For years I’ve felt like a lonely optimist in a dark and dangerous world.
In 2007, the U.S. economy was booming. House prices soared, unemployment was rare and anything seemed possible.
Then came the Great Recession, stock market collapse and the world financial system’s near failure. No one knew what to do.
Since that scary winter of 2009, the U.S. economy has rebounded. Car sales have doubled and housing starts quadrupled. The unemployment rate is half the recession peak.

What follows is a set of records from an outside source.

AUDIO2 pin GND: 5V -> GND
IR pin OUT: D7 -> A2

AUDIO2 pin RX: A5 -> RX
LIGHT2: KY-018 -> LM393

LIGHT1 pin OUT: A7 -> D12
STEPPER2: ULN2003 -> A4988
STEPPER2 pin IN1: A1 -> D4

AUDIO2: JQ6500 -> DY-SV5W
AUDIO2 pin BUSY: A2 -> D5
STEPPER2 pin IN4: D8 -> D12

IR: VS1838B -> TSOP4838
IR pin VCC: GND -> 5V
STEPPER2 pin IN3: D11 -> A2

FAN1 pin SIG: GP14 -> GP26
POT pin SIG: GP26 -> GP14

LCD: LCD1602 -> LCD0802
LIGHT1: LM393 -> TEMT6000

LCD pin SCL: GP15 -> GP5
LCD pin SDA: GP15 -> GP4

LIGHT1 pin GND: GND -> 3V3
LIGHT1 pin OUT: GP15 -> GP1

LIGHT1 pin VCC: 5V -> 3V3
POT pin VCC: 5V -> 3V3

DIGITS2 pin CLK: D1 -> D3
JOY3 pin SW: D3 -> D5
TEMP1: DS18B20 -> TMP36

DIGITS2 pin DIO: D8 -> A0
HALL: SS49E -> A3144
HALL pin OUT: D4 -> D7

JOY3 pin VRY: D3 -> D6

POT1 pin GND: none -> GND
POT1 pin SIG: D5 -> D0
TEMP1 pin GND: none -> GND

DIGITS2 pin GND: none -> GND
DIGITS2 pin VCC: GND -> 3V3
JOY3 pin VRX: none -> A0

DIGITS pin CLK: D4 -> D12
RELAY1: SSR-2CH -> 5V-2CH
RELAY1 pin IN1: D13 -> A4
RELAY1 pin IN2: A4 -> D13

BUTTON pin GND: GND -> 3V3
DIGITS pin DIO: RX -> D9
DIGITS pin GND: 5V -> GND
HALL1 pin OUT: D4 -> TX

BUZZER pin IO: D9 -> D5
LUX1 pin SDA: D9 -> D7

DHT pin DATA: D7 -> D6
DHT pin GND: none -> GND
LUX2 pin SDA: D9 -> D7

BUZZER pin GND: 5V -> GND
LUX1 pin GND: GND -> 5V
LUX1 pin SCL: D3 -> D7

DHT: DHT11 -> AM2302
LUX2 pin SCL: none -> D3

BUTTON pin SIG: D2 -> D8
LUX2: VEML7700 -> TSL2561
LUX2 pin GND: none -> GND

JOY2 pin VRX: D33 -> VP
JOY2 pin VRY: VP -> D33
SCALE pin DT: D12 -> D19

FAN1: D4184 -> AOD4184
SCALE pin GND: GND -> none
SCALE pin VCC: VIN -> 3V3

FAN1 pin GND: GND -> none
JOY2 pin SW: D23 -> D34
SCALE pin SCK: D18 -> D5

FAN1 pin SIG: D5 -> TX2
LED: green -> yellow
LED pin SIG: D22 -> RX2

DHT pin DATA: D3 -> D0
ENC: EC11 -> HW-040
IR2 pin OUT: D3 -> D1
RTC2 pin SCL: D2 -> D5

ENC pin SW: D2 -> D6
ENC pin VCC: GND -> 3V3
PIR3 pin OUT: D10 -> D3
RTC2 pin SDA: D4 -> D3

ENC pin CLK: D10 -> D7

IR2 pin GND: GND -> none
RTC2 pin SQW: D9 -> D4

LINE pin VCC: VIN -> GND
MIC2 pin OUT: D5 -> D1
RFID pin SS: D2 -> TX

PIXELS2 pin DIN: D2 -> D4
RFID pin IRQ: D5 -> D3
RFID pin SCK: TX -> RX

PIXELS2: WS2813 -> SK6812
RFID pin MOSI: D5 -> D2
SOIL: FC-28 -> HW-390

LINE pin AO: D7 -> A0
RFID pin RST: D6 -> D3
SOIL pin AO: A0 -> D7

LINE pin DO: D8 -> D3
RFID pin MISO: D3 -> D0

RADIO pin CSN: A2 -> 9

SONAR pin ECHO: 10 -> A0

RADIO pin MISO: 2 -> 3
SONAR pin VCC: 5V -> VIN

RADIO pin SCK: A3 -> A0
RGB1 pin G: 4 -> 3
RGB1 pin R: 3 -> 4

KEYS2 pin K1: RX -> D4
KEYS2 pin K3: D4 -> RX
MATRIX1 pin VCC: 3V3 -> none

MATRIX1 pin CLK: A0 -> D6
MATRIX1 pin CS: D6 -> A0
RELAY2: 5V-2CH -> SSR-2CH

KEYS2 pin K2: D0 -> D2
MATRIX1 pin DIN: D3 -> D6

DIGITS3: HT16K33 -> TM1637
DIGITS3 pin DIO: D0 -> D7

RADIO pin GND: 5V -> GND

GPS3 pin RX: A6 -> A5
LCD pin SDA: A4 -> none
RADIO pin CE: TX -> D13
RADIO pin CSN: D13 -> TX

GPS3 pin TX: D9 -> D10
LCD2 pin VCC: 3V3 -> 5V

Anecdotally, the pickup is dramatic. Help wanted signs have sprouted in store windows, trucks clog highways and realtors occasionally smile. The stock market has nearly tripled. For the first time in years, U.S. energy independence is possible.
Yet most Americans believe the country is on the wrong path. Only a month ago, the stock market plunged amid a weakening economy and troubles in China.
While problems never disappear, perspective is in order. U.S. GDP is up $3 trillion from the recession low to $17.4 trillion. The number of people with jobs in the U.S. is up by 10 million from 2009 to 148 million now.
Is everything perfect? No. But gloom and doom are overstated. After a scary drop in late August and September, the stock market rebounded and is flat for the year.
An investor must be an optimist and it’s possible they are at least partly right.